The present meta-analysis on the renal effects of third-generation waxy maize-derived hydroxyethyl starch 130/0.40 shows no evidence for renal impairment caused by this colloidal solution in surgical patients.
Only three of the included studies showed a slight increase in serum creatinine to approximately 124 µmol/l. With respect to calculated creatinine clearance, incidence of ARF and mortality, our results showed no significant differences for HES 130/0.40 and the respective comparators. However, especially data with regard to ARF are limited due to a low number of patients with ARF and different definitions of ARF among the studies. The results of one study48 for calculated creatinine clearance indicated a potentially positive effect of waxy maize-derived HES 130/0.40. However, in this study the clearance of the control group corresponding to the worst value for waxy maize-derived HES 130/0.40 was exceptionally low whereas it increased for the HES group. Additionally, the number of patients in this study was very low; it was only 29. Within the last years, several other authors performed meta-analyses or literature reviews on safety aspects of HES. Unfortunately, no analysis so far has provided a stringent and transparent inclusion of the best available data sets about surgical patients only.

→ **Study questions**:
(1) Print the part of the hydroxyethyl starch passage that opens with the words containing "The present meta-analysis" and closes with "in surgical patients.".
(2) Answer these questions about the hydroxyethyl starch passage:
(a) How many of the included studies showed a slight increase in serum creatinine, and to roughly what level?
(b) How many patients were in the study whose calculated creatinine clearance results suggested a potentially positive effect of waxy maize-derived HES 130/0.40?
(c) In which group of patients does the meta-analysis find no evidence of renal impairment caused by HES 130/0.40?
(3) According to the hydroxyethyl starch passage, why are the data on ARF especially limited?

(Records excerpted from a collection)
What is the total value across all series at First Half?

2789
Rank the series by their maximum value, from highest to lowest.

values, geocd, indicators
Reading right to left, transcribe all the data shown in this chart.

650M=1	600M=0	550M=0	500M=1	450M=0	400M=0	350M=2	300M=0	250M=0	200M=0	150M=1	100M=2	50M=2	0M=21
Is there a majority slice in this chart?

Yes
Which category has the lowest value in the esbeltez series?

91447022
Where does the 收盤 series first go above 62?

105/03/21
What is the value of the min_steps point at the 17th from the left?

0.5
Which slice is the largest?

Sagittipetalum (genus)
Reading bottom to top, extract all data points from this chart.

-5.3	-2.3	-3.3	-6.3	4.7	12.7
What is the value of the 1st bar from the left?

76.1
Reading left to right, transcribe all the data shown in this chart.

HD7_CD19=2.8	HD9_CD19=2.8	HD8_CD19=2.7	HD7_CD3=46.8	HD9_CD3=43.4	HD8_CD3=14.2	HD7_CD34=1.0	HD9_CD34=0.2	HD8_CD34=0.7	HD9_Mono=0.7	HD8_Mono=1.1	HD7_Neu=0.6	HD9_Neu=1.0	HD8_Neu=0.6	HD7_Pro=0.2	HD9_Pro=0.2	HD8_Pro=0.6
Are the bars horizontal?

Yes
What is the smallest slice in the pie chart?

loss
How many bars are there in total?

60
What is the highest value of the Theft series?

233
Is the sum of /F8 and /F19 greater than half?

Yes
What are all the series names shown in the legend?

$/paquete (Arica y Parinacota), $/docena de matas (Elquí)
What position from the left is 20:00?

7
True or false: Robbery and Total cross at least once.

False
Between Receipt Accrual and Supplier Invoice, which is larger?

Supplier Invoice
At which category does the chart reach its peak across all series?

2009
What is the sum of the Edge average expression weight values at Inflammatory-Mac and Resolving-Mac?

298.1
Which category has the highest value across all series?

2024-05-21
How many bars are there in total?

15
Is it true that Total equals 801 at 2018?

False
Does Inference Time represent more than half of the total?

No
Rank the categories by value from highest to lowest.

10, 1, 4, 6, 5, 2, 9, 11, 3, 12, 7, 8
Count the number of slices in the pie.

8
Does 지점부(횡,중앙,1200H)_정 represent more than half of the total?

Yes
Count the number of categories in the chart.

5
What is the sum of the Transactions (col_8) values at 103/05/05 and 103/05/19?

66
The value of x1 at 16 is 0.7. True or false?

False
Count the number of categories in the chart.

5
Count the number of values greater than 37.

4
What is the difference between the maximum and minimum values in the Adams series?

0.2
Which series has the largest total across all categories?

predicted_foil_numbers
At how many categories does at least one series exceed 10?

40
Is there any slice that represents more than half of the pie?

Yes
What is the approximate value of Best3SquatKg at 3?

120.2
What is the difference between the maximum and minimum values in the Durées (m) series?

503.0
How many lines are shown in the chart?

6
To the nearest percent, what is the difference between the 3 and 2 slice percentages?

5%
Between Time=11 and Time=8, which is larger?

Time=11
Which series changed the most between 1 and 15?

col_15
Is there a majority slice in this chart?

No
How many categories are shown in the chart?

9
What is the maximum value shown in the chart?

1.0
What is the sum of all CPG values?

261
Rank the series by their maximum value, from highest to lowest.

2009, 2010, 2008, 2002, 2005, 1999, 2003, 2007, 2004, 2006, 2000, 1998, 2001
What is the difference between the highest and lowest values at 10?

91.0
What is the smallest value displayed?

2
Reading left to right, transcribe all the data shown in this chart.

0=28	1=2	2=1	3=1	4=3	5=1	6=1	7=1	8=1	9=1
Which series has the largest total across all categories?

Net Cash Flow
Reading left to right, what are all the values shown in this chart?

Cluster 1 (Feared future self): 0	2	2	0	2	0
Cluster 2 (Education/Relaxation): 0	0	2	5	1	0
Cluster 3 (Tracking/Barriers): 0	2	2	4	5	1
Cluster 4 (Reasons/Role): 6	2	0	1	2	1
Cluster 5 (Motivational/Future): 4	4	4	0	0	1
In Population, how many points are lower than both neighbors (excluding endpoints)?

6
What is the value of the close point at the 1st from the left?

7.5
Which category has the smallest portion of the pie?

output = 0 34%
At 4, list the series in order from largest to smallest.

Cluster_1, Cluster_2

→ **Outputs by task**:
(1)
The present meta-analysis on the renal effects of third-generation waxy maize-derived hydroxyethyl starch 130/0.40 shows no evidence for renal impairment caused by this colloidal solution in surgical patients.

(2)
(a) Three studies, to approximately 124 µmol/l.
(b) 29 patients.
(c) Surgical patients.

(3) Few patients developed ARF. The included studies also defined ARF in different ways.